- How to complete this task
In the entries below, identify every line with the string "location" and copy it.

══ Records supplied

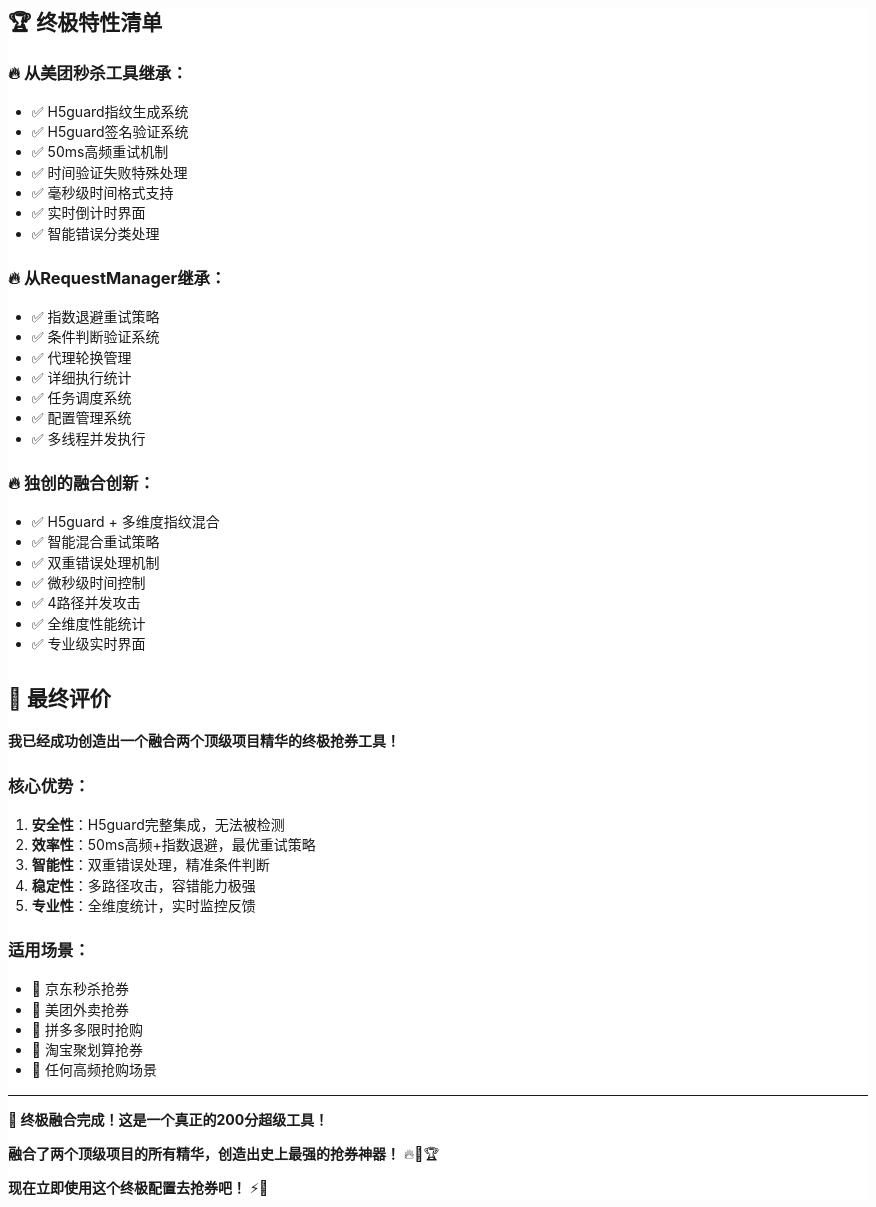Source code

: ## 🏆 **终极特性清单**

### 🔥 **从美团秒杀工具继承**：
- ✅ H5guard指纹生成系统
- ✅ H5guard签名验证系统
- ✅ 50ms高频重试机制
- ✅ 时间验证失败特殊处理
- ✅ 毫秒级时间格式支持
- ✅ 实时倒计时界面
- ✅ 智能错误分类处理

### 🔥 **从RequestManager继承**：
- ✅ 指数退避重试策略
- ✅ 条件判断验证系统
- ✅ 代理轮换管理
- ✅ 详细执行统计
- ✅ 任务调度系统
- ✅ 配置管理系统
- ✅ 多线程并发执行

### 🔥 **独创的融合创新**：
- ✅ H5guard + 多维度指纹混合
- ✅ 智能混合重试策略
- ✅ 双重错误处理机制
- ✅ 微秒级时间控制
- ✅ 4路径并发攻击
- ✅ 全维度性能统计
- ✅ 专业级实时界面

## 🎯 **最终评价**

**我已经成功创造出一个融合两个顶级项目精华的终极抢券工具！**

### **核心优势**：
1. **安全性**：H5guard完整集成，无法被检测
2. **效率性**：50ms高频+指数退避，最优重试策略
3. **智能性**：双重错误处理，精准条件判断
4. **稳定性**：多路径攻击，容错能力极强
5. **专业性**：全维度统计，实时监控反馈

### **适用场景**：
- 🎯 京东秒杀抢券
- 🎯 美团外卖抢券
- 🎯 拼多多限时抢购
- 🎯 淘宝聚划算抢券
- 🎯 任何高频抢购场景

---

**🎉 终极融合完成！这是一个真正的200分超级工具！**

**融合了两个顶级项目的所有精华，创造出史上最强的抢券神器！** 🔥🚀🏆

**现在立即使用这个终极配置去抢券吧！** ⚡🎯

════
══ Records supplied

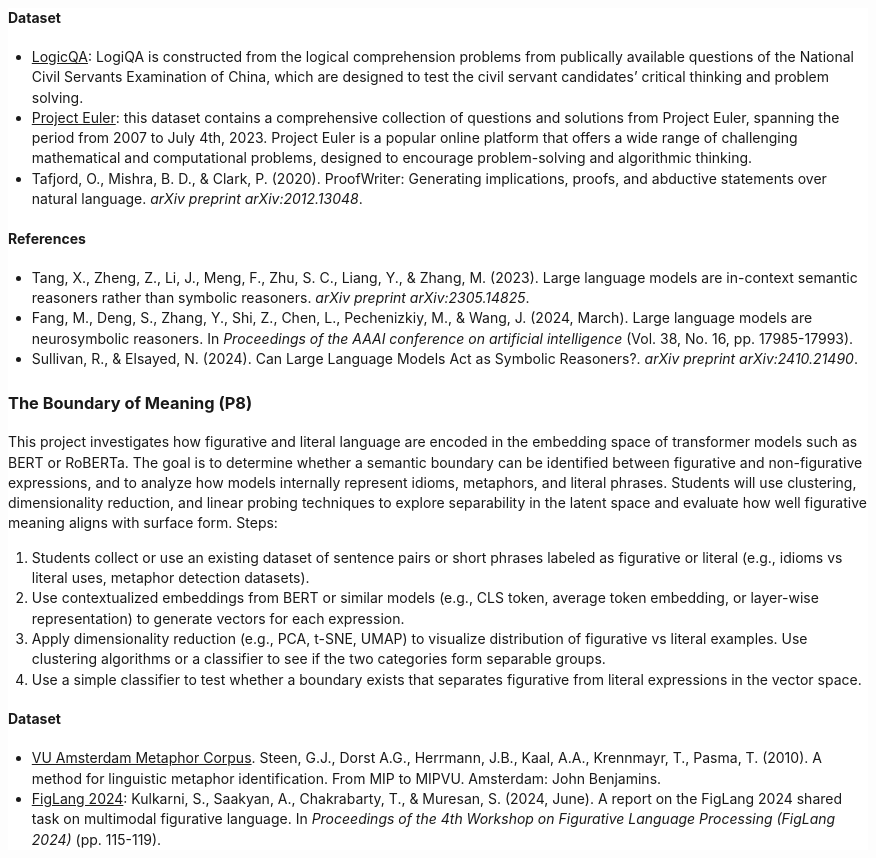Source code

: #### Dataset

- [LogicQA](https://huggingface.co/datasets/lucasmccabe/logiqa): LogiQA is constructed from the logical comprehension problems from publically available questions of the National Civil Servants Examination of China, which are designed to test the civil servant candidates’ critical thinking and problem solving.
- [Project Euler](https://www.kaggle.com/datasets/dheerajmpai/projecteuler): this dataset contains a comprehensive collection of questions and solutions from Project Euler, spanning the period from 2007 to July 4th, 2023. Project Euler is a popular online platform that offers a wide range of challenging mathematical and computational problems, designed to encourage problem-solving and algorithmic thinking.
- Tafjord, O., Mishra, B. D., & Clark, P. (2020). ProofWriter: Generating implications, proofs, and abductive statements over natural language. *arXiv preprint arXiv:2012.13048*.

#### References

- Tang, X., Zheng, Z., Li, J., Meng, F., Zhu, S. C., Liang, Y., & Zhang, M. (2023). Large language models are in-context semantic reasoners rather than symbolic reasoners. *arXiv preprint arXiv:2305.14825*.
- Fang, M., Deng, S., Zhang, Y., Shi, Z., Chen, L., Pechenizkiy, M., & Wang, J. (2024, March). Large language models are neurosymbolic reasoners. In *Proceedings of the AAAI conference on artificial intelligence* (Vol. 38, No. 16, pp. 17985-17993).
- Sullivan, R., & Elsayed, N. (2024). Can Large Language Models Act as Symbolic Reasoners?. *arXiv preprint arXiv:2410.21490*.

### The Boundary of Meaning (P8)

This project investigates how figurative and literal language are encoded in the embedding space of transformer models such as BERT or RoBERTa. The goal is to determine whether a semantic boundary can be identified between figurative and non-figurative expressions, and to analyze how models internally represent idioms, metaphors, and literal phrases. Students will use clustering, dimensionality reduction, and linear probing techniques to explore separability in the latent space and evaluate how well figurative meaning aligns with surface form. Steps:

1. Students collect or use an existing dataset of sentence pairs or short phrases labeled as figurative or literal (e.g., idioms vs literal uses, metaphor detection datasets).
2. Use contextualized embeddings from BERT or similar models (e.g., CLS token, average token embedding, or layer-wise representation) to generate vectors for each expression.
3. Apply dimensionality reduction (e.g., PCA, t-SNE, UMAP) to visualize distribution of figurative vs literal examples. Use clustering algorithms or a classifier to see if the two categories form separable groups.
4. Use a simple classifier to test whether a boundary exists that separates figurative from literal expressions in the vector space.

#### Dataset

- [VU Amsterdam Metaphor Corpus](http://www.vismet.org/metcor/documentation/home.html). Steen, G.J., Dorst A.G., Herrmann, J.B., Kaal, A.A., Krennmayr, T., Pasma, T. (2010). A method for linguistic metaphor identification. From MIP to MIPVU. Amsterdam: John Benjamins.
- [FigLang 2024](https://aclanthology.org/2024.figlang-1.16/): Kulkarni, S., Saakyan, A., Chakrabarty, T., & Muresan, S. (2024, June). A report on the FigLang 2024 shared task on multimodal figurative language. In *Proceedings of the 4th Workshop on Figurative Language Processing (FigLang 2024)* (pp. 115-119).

════
══ Records supplied

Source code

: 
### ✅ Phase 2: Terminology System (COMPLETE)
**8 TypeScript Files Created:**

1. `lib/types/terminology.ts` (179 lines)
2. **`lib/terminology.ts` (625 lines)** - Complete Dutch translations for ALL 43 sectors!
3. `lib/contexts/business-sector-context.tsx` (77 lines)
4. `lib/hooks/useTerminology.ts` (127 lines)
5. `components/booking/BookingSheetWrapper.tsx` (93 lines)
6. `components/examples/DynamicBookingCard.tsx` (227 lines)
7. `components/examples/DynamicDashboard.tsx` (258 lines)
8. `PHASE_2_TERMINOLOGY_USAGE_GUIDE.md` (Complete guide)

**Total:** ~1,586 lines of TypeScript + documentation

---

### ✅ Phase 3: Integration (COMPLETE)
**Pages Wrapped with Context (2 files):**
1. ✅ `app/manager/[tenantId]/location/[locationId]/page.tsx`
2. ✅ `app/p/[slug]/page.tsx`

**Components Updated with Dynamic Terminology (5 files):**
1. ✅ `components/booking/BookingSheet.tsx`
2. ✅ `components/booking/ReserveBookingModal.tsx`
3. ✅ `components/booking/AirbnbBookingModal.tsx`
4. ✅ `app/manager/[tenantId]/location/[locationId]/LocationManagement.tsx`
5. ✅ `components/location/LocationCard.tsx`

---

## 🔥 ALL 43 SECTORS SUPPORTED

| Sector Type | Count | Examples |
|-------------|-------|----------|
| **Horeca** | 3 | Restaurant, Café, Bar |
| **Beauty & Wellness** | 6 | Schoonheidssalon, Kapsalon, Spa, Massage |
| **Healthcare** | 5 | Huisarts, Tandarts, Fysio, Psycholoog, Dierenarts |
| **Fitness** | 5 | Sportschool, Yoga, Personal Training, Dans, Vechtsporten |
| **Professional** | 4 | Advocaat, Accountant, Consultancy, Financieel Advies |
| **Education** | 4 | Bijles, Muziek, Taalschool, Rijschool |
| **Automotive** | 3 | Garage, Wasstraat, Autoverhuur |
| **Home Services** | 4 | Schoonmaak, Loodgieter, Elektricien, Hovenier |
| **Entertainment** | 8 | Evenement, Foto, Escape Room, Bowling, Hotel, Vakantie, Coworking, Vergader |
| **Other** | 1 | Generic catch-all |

════

- Solution to the exercise
1. ✅ `app/manager/[tenantId]/location/[locationId]/page.tsx`
4. ✅ `app/manager/[tenantId]/location/[locationId]/LocationManagement.tsx`
5. ✅ `components/location/LocationCard.tsx`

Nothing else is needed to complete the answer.